Genellikle rutinin bir parçası olarak yemek yeriz. Kahvaltı, öğle yemeği ve akşam yemeği. İnsanlar aç olmasanız bile bu yemekleri yemeniz gerektiğini söylüyor. Bazı bilim insanları ise 16 saat boyunca yemek yememenin kalp krizi riskini neredeyse iki katına çıkaracağını bile iddia ediyor.
Bir rutine ya da alışkanlığa takılıp kaldığımızda, sırf belli bir saatte yemek yemeyi beklediğimiz için sıklıkla aç kalırız. Aç olmadığınızda yemek yemek, kilo vermek için özellikle iyi bir strateji değildir. Vücudunuzun enerjiye ihtiyacı yok. Yemek yemek için herhangi bir psikolojik nedeniniz de yok. Yine de kendinizi bir şeyler yemeye zorlamak mı istiyorsunuz? Bu kilo almaktan başka size ne kazandırabilir?

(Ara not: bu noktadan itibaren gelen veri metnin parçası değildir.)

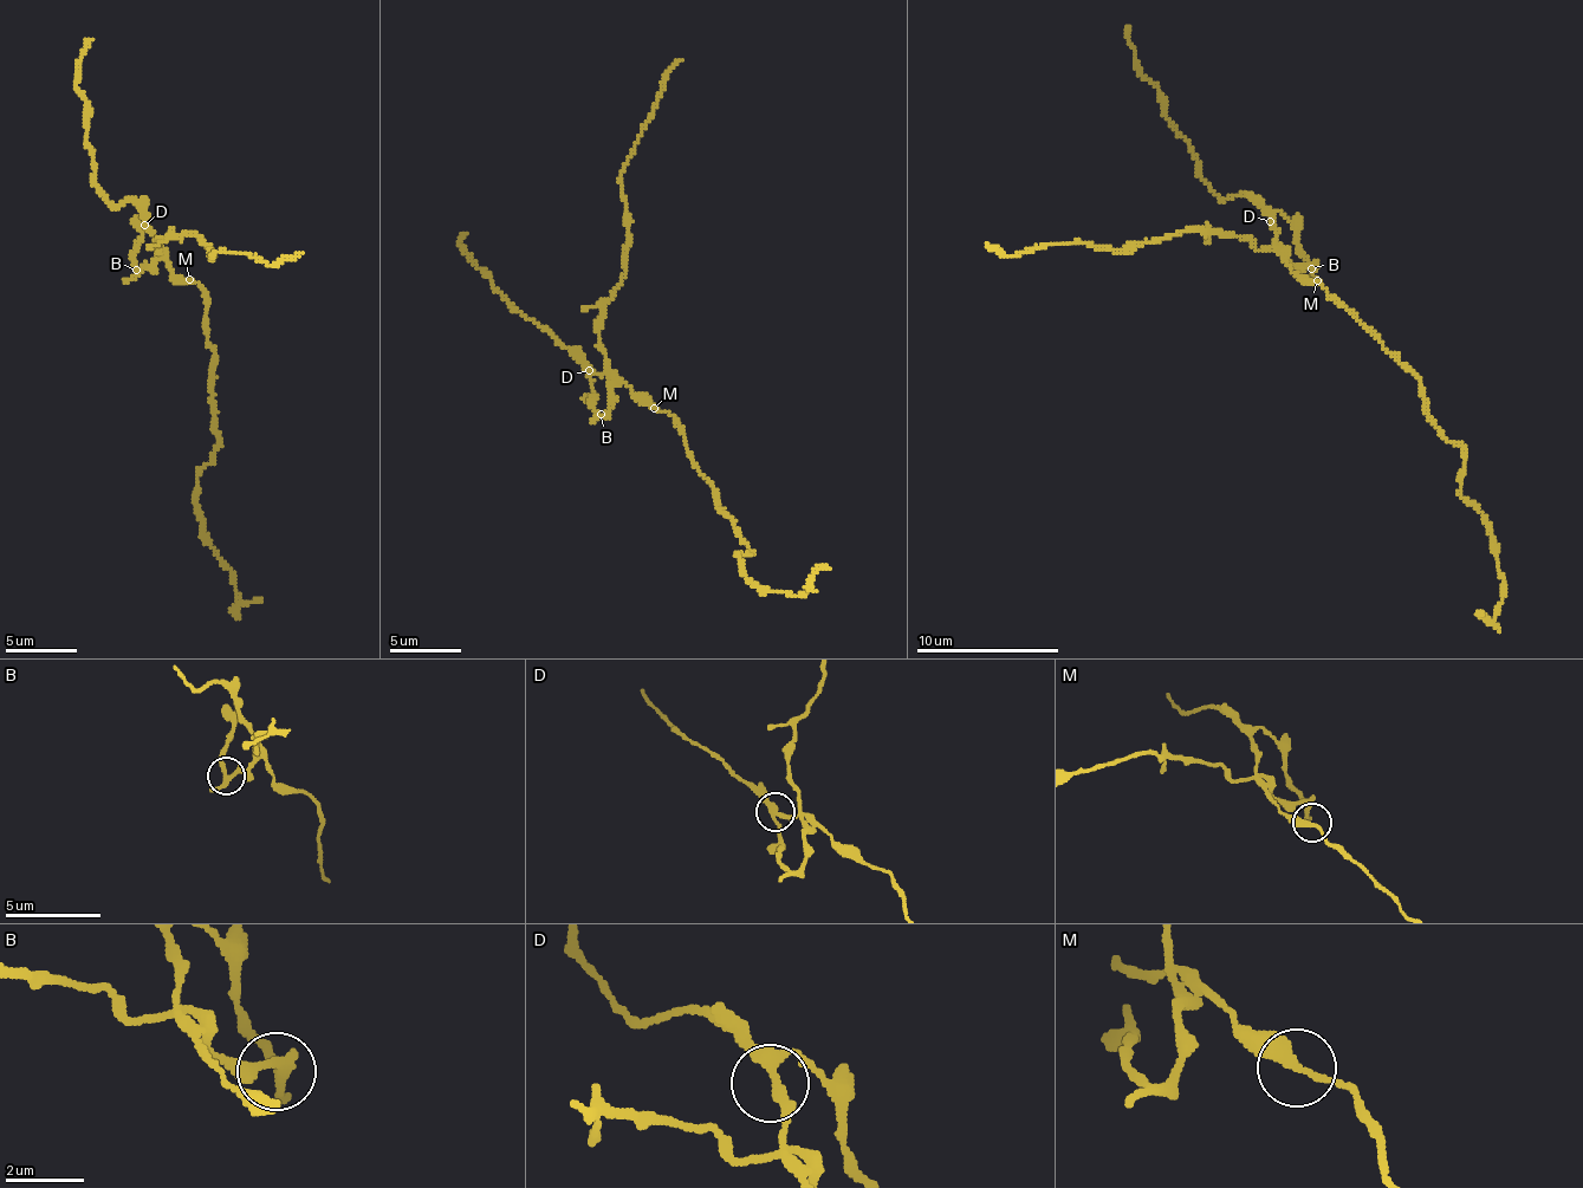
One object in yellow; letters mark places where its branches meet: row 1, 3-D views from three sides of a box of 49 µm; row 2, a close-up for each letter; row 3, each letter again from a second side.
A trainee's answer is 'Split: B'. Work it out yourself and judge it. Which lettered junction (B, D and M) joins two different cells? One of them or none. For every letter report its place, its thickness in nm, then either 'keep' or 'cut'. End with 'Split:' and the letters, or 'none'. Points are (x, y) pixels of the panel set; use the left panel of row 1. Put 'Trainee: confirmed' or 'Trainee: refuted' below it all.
B: (136, 270) | 240 nm | cut
D: (144, 225) | 240 nm | keep
M: (189, 279) | 300 nm | keep
Split: B
Trainee: confirmed

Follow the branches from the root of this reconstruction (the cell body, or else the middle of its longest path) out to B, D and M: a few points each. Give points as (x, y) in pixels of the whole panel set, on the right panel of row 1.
B: (1331, 296), (1322, 284), (1308, 284), (1290, 268), (1285, 254), (1293, 264), (1312, 267)
D: (1331, 296), (1322, 284), (1308, 284), (1290, 268), (1285, 247), (1277, 240), (1270, 221)
M: (1331, 296), (1317, 280)

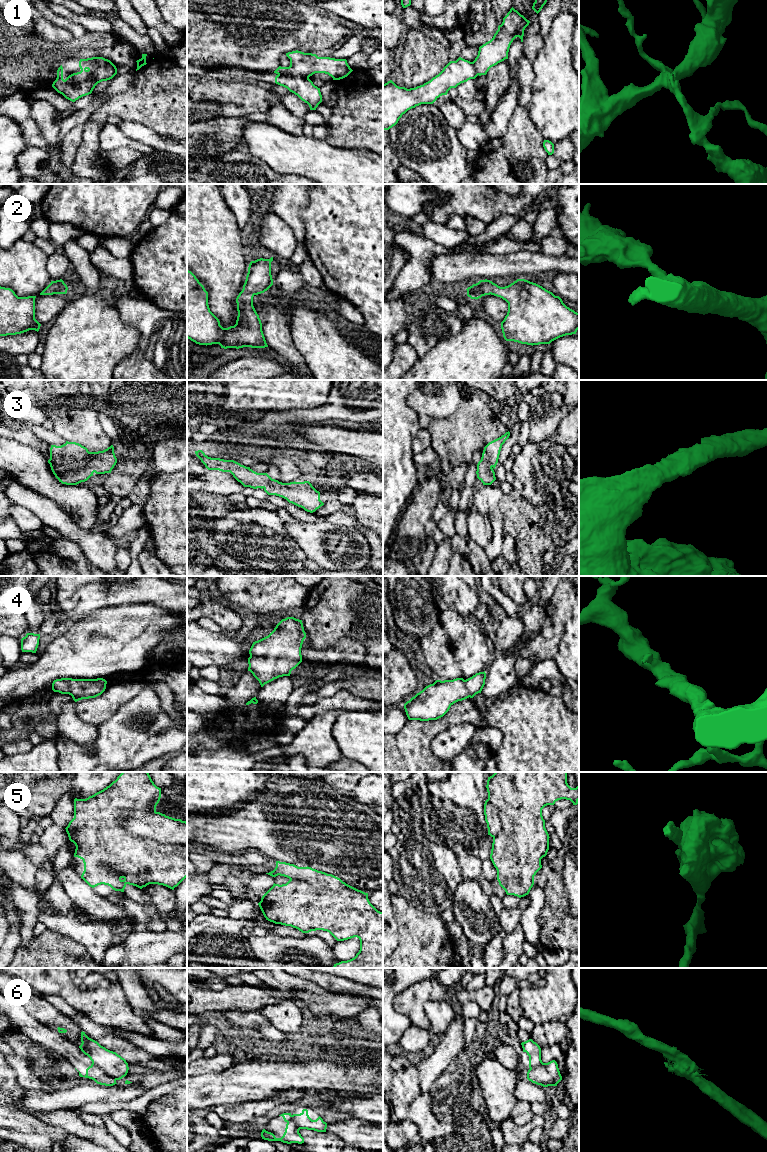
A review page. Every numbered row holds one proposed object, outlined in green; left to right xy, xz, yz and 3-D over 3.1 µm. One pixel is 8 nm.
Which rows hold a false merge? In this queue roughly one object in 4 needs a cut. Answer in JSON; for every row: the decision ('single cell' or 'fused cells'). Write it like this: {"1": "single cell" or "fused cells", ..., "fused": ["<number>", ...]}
{"1": "single cell", "2": "single cell", "3": "single cell", "4": "single cell", "5": "single cell", "6": "fused cells", "fused": ["6"]}

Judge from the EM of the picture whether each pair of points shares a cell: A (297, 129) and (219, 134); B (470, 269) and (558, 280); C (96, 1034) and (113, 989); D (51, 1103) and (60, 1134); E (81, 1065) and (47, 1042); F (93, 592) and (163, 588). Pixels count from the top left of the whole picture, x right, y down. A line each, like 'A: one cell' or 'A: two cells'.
A: one cell
B: two cells
C: two cells
D: two cells
E: one cell
F: one cell

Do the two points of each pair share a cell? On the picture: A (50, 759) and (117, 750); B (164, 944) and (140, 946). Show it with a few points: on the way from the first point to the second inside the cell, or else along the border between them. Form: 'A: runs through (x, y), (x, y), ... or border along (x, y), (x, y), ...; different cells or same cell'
A: border along (56, 737), (58, 761); different cells
B: runs through (158, 946), (146, 946); same cell

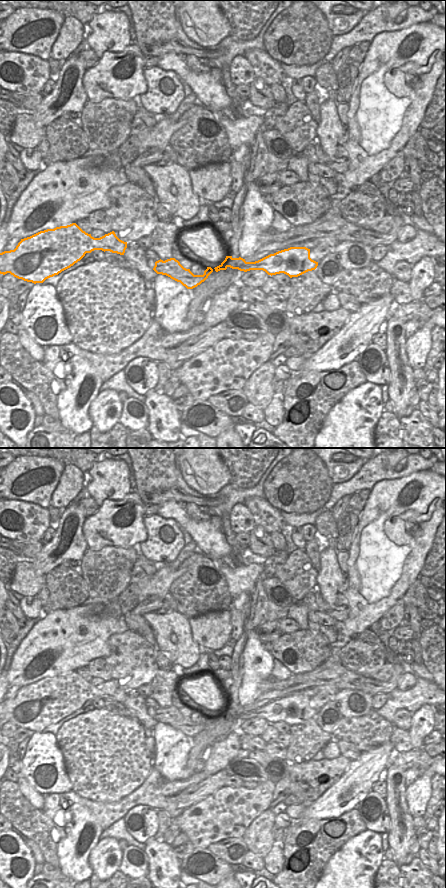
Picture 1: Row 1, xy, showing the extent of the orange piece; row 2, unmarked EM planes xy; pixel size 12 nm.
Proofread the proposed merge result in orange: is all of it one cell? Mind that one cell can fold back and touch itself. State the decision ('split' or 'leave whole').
split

Çözüm, yemenin alışkanlığınızla bağlantılı olduğunu anlamak ve bilinçli yemek yemektir. Bir bebek veya küçük bir çocuk gibi vücudunuzu dinlemeyi öğrenin. Çünkü rutinler nedeniyle aşırı yemek yiyorsanız, o zaman bu rutinleri değiştirmeniz gerekir.
Çeşitlilik
Çeşitlilik yaşamın çeşnisi ve maalesef aşırı yememize de neden oluyor. Nispeten monoton olan diyetler sıklıkla kilo kaybına yol açar. Çünkü acıktığımız için yeriz ama fiziksel açlık bitince yemek yemeyi bırakırız çünkü diyet yemekleri pek de zevkli değildir, ne dersiniz?
Sonsuz bir çeşitliliğe sahipseniz, yemekten vazgeçmezsiniz çünkü o kadar çok yeni tat vardır ki, hepsini denemek istersiniz. Bunu diyet literatüründe de görmek mümkün. Yiyecekleri kısıtlayan hemen hemen her diyet işe yarar çünkü yemek yeme zevkini azaltırsınız.
Tüm bu faktörler yemek yiyip yemeyeceğimize karar verme sürecinin temelini oluşturur. Bunlar, kilo almayla ilgili pek çok sorunun temel nedenleridir ve ‘sadece daha az ye’ yerine daha spesifik çözümler gerektirirler.